So, your successful FX trading strategy stops working, let’s not panic, let’s look for ways to fix things
You might recognise this scenario. Suddenly, your previously profitable forex trading strategy and method stop working; it’s no longer the great combination you discovered.
You did the right things. You tested your theories and ideas out in demo trading, and you developed an edge with positive expectancy. You then moved up to a live trading account, and you were cautious.
You didn’t commit your life savings to your first FX trading account, only a small percentage. Money that you didn’t want to lose but could afford to lose in pursuit of your objective to become a successful independent trader.
You then took your appreciation of risk a stage further by only risking a small portion of your live account’s funds on each trade. Yep, you were exercising tight money management skills.
In live trading conditions, the first few forex trades went well; overall, you were up. You remained neutral, neither complacent nor arrogant, and you parked the hubris. You avoided overtrading and only traded the major currency pairs.
The winning rate was roughly 7:3; you experienced seven winners for every three losers. Not all winners were to the max of your take profit limit orders. Likewise, every loser didn’t get stopped out, some expired. Oh, and some bets were close on break even. But all things considered you were riding a 7:3 winning streak.
Then it all turned sour, your winning run suddenly stopped. The rate reversed, now you were chipping in with 3:7 loss figures. You still considered yourself somewhere between novice and intermediate in terms of experience, this reversal of fortune was new to you, and you were puzzled as to what to do next.
OK, firstly, you need to congratulate yourself on a few things. You’ve developed a winning method/strategy, including an edge. You demo traded it before moving on to trading live with real funds. And you’ve become aware of the risk and how it impacts your trading outcomes and ultimate profitability.
Secondly, you haven’t panicked when the strategy went rogue, and you’re looking for solutions before abandoning ship and starting over. These are good signs that you can quickly remedy the situation.
However, let’s consider what you’re experiencing isn’t a system and forex trading strategy failure; you could be subject to typical market behaviour. Perhaps you need to ride out the storm to find calmer waters.
Is there a process we can put in place to test if our strategy is bust, rather than us just hitting a rough patch? The short answer is yes, and here’s what we’d suggest as a quick checklist to reappraise your method/strategy before you rip it up and start again. You can add more qualifications to the list while applying some deep thought to the problem but start with these questions as it’ll spike your curiosity as a technician.
- How many trades have you taken with your strategy?
- Is it your style, method or strategy?
- Have you made any subtle alterations?
- Has a primary macroeconomic policy occurred?
- Has a central bank or government enacted stimulus?
Most part-time retail traders are swing traders. It fits in with your lifestyle and day job. You might only trade two securities, let’s say EUR/USD and USD/CHF. You might only get the signal to swing a couple of times a month with each if you’re trading off a 4hr or daily timeframe.

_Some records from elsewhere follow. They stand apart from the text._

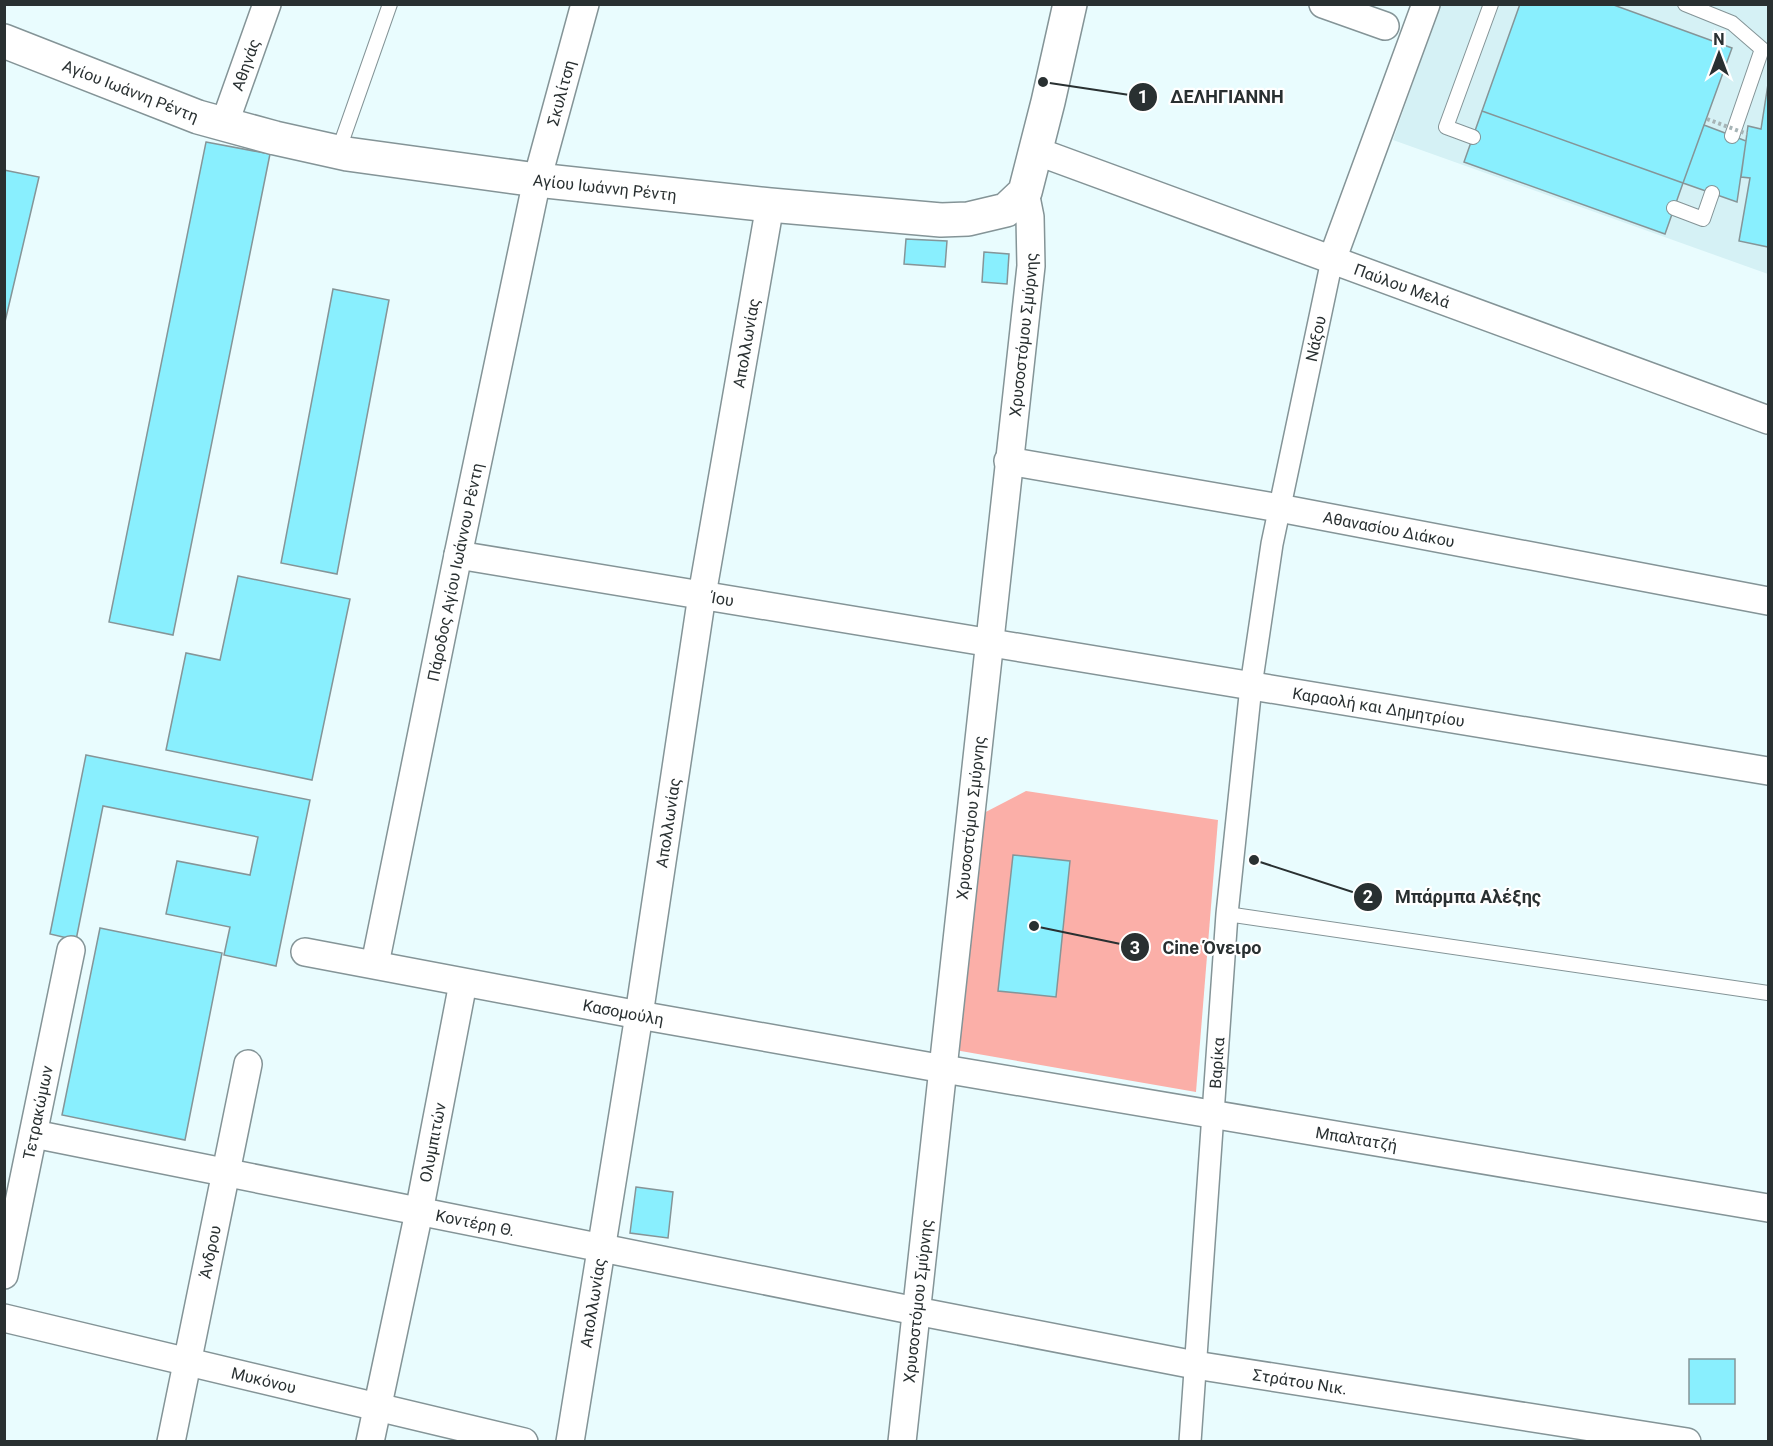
<svg xmlns="http://www.w3.org/2000/svg" width="1773" height="1446" viewBox="0 0 1773 1446" font-family="Roboto,sans-serif">
	<style>
		.built { fill: #d5f1f5 }
		.green { fill: #fbafa8 }
		.building { fill: #89effe; stroke: #859598; stroke-width: 1.5 }
		.lines { fill: none; stroke-linecap: round; stroke-linejoin: round }
		.service-casing { stroke: #849497; stroke-width: 16 }
		.pedestrian-casing { stroke: #849497; stroke-width: 24 }
		.minor-casing { stroke: #849497; stroke-width: 30 }
		.tertiary-casing { stroke: #849497; stroke-width: 36 }
		.service { stroke: #fff; stroke-width: 14 }
		.pedestrian { stroke: #fff; stroke-width: 21 }
		.minor { stroke: #fff; stroke-width: 27 }
		.tertiary { stroke: #fff; stroke-width: 33 }
		.path-bridge { stroke: #a6b4b6; stroke-width: 4; stroke-dasharray: 3 3; stroke-linecap: butt }
		.labels { text-anchor: middle; stroke-width: 4.5; stroke-linejoin: round; paint-order: stroke }
		.street-label { font-size: 16px; fill: #293031; stroke: #fff }
		.leader { fill: none; stroke: #293031; stroke-width: 2 }
		.callout-dot { fill: #293031; stroke: #fff; stroke-width: 2 }
		.mark-label { font-size: 18px; text-anchor: middle; font-weight: bold; fill: #fff }
		.callout-label { font-size: 18px; text-anchor: middle; font-weight: bold; fill: #293031; stroke: #fff; stroke-width: 4.5; stroke-linejoin: round; paint-order: stroke }
	</style>
	<rect width="100%" height="100%" fill="#e9fcfe"/>
	<path class="built" d="M 1440,5 L 1520,5 L 1464,162 L 1664,234 L 1683,183 L 1736,201 L 1741,177 L 1750,178 L 1739,241 L 1768,247 L 1768,274 L 1393,140 Z
		M 1611,5 L 1768,5 L 1768,84 L 1761,129 L 1749,127 L 1746,141 L 1704,125 L 1732,48 Z"/>
	<path class="green" d="M 1026,791 L 1218,820 L 1196,1092 L 955,1050 L 978,816 Z"/>
	<path class="building" d="M 1520,4 L 1611,4 L 1732,48 L 1683,183 L 1482,111 Z
		M 1768,84 L 1768,247 L 1739,241 L 1750,178 L 1741,177 L 1748,126 L 1761,129 Z
		M 1482,111 L 1683,183 L 1665,234 L 1464,162 Z
		M 1704,125 L 1746,141 L 1737,202 L 1683,183 Z
		M 206,142 L 270,154 L 173,635 L 109,622 Z
		M 4,170 L 39,177 L 4,326 Z
		M 906,239 L 947,241 L 945,267 L 904,264 Z
		M 984,252 L 1009,254 L 1007,284 L 982,282 Z
		M 333,289 L 389,300 L 337,574 L 281,563 Z
		M 238,576 L 350,599 L 312,780 L 166,750 L 186,653 L 220,660 Z
		M 86,755 L 310,800 L 276,966 L 224,955 L 230,927 L 166,914 L 177,861 L 250,875 L 258,837 L 103,806 L 76,940 L 50,934 Z
		M 1013,855 L 1070,861 L 1056,997 L 998,991 Z
		M 100,928 L 222,953 L 185,1140 L 62,1115 Z
		M 636,1187 L 673,1192 L 668,1238 L 630,1233 Z
		M 1689,1359 L 1735,1359 L 1735,1404 L 1689,1404 Z"/>
	<g class="lines">
		<g class="service-casing">
			<path id="service" d="M 1685,4 L 1732,23 L 1762,49 L 1732,136
				M 1473,137 L 1446,127 L 1491,4
				M 338,152 L 390,4
				M 1674,208 L 1703,219 L 1712,193
				M 1227,914 L 1768,993"/>
		</g>
		<g class="pedestrian-casing">
			<g id="pedestrian">
				<path id="s1" d="M 1190,1442 L 1227,914 L 1251,686 L 1272,544 L 1332,260"/>
			</g>
		</g>
		<g class="minor-casing">
			<g id="minor">
				<path d="M 1323,4 L 1385,26"/>
				<path id="s2" d="M 224,125 L 267,4"/>
				<path id="s3" d="M 1036,151 L 1768,420"/>
				<path d="M 1332,260 L 1426,4"/>
				<path id="s4" d="M 1008,461 L 1279,508 L 1768,601"/>
				<path id="s5" d="M 458,555 L 1768,771"/>
				<path id="s6" d="M 305,952 L 639,1015 L 944,1069 L 1768,1208"/>
				<path id="s7" d="M 375,964 L 458,555 L 537,180 L 585,4"/>
				<path id="s8" d="M 34,1134 L 916,1311 L 1195,1365 L 1687,1442"/>
				<path id="s9" d="M 4,1275 L 71,950"/>
				<path id="s10" d="M 4,1318 L 524,1442"/>
				<path id="s11" d="M 171,1442 L 248,1064"/>
				<path id="s12" d="M 370,1442 L 419,1212 L 463,983"/>
				<path id="s13" d="M 570,1442 L 639,1015 L 702,595 L 770,205"/>
				<path id="s14" d="M 902,1442 L 1031,266 L 1030,217 L 1025,192"/>
			</g>
		</g>
		<g class="tertiary-casing">
			<g id="tertiary">
				<path id="s15" d="M 4,41 L 198,117 L 275,138 L 347,154 L 537,180 L 770,205 L 941,220 L 968,219 L 1006,210 L 1025,192 L 1048,102 L 1070,4"/>
			</g>
		</g>
		<use href="#service" class="service"/>
		<use href="#pedestrian" class="pedestrian"/>
		<use href="#minor" class="minor"/>
		<use href="#tertiary" class="tertiary"/>
		<path class="path-bridge" d="M 1707,119 L 1747,134"/>
	</g>
	<g class="labels">
		<g class="street-label">
			<text dy="6" stroke="none"><textPath href="#s2" startOffset="64">Αθηνάς</textPath></text>
			<text dy="6" stroke="none"><textPath href="#s15" startOffset="136">Αγίου Ιωάννη Ρέντη</textPath></text>
			<text dy="6" stroke="none"><textPath href="#s7" startOffset="891">Σκυλίτση</textPath></text>
			<text dy="6" stroke="none"><textPath href="#s15" startOffset="622">Αγίου Ιωάννη Ρέντη</textPath></text>
			<text dy="6" stroke="none"><textPath href="#s3" startOffset="390">Παύλου Μελά</textPath></text>
			<text dy="6" stroke="none"><textPath href="#s14" startOffset="1114">Χρυσοστόμου Σμύρνης</textPath></text>
			<text dy="6" stroke="none"><textPath href="#s1" startOffset="1112">Νάξου</textPath></text>
			<text dy="6" stroke="none"><textPath href="#s13" startOffset="1113">Απολλωνίας</textPath></text>
			<text dy="6" stroke="none"><textPath href="#s4" startOffset="387">Αθανασίου Διάκου</textPath></text>
			<text dy="6" stroke="none"><textPath href="#s7" startOffset="400">Πάροδος Αγίου Ιωάννου Ρέντη</textPath></text>
			<text dy="6" stroke="none"><textPath href="#s5" startOffset="268">Ίου</textPath></text>
			<text dy="6" stroke="none"><textPath href="#s5" startOffset="933">Καραολή και Δημητρίου</textPath></text>
			<text dy="6" stroke="none"><textPath href="#s14" startOffset="628">Χρυσοστόμου Σμύρνης</textPath></text>
			<text dy="6" stroke="none"><textPath href="#s13" startOffset="627">Απολλωνίας</textPath></text>
			<text dy="6" stroke="none"><textPath href="#s6" startOffset="324">Κασομούλη</textPath></text>
			<text dy="6" stroke="none"><textPath href="#s1" startOffset="380">Βαρίκα</textPath></text>
			<text dy="6" stroke="none"><textPath href="#s9" startOffset="166">Τετρακώμων</textPath></text>
			<text dy="6" stroke="none"><textPath href="#s6" startOffset="1068">Μπαλτατζή</textPath></text>
			<text dy="6" stroke="none"><textPath href="#s12" startOffset="306">Ολυμπιτών</textPath></text>
			<text dy="6" stroke="none"><textPath href="#s8" startOffset="450">Κοντέρη Θ.</textPath></text>
			<text dy="6" stroke="none"><textPath href="#s11" startOffset="194">Άνδρου</textPath></text>
			<text dy="6" stroke="none"><textPath href="#s14" startOffset="142">Χρυσοστόμου Σμύρνης</textPath></text>
			<text dy="6" stroke="none"><textPath href="#s13" startOffset="141">Απολλωνίας</textPath></text>
			<text dy="6" stroke="none"><textPath href="#s10" startOffset="267">Μυκόνου</textPath></text>
			<text dy="6" stroke="none"><textPath href="#s8" startOffset="1290">Στράτου Νικ.</textPath></text>
		</g>
	</g>
	<path class="leader" d="M1043 82L1143 97M1254 860L1368 897M1034 926L1135 947"/>
	<g class="callout-dot">
		<circle cx="1043" cy="82" r="6"/>
		<circle cx="1254" cy="860" r="6"/>
		<circle cx="1034" cy="926" r="6"/>
		<circle cx="1143" cy="97" r="15"/>
		<circle cx="1368" cy="897" r="15"/>
		<circle cx="1135" cy="947" r="15"/>
	</g>
	<g class="mark-label">
		<text x="1143" y="103">1</text>
		<text x="1368" y="903">2</text>
		<text x="1135" y="954">3</text>
	</g>
	<g class="callout-label">
		<text x="1227" y="103">ΔΕΛΗΓΙΑΝΝΗ</text>
		<text x="1468" y="903">Μπάρμπα Αλέξης</text>
		<text x="1212" y="954">Cine Όνειρο</text>
	</g>
	<rect width="1773" height="1446" fill="none" stroke="#293031" stroke-width="12"/>
	<g transform="translate(1719 54)" stroke="#ffffff" stroke-width="4.5" paint-order="stroke">
	<path d="M0-4.5L10 22L0 15L-10 22Z" fill="#293031"/>
	<text y="-9" font-size="16" font-weight="bold" text-anchor="middle" fill="#293031">N</text>
	</g>
</svg>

You need to establish if you’re using enough data to verify if the system has gone wrong or are you just in a period of consolidation. If your strategy has worked well for three months, you might have taken less than twenty trades, is that enough to make a valid judgment after you’ve back tested the theory using several years of data?
Your style and or method might not be compatible with your strategy. You need to double-check that you’re not using a system which is suited best for day trading if you are a swing trader and vice-versa. You can’t force your views onto the marketplace.
If you’ve made any subtle alterations or tweaks, this can have a devastating effect on your outcomes. The most common mistakes are refining your system by altering the settings on technical indicators, or not sticking precisely to the strategy.
Let’s say you use a straightforward MACD crossover as a signal on a 4hr chart as a swing trader. You got cute by altering the standard settings or started to enter too early or exit too late. Has this distorted the distribution of winners, losers and your profits?
Your technical analysis skills might be top drawer, but are you ignoring your economic calendar and fundamental analysis? Imagine having good results when you take long EUR/USD trades. But the US Fed announces a rise in the US economy’s key interest rate. The bias is now probably short for the currency pair. This policy change can have a massive impact on your results.
The rise in the interest rate is a form of central bank monetary stimulus, and other stimuli might include quantitative easing (QE) or asset/bond buying by a central bank. A government might engage in fiscal stimulus through tax breaks, infrastructure spending or welfare payments. All factors that could alter the bias of a currency versus its peers. Before you consider altering your method or abandoning your strategy, ask yourself the above questions and others that might come to mind, you’ve come this far by using good judgement, patience and forensic skills. Don’t abandon that process at the first sign of a problem which might be easy to fix.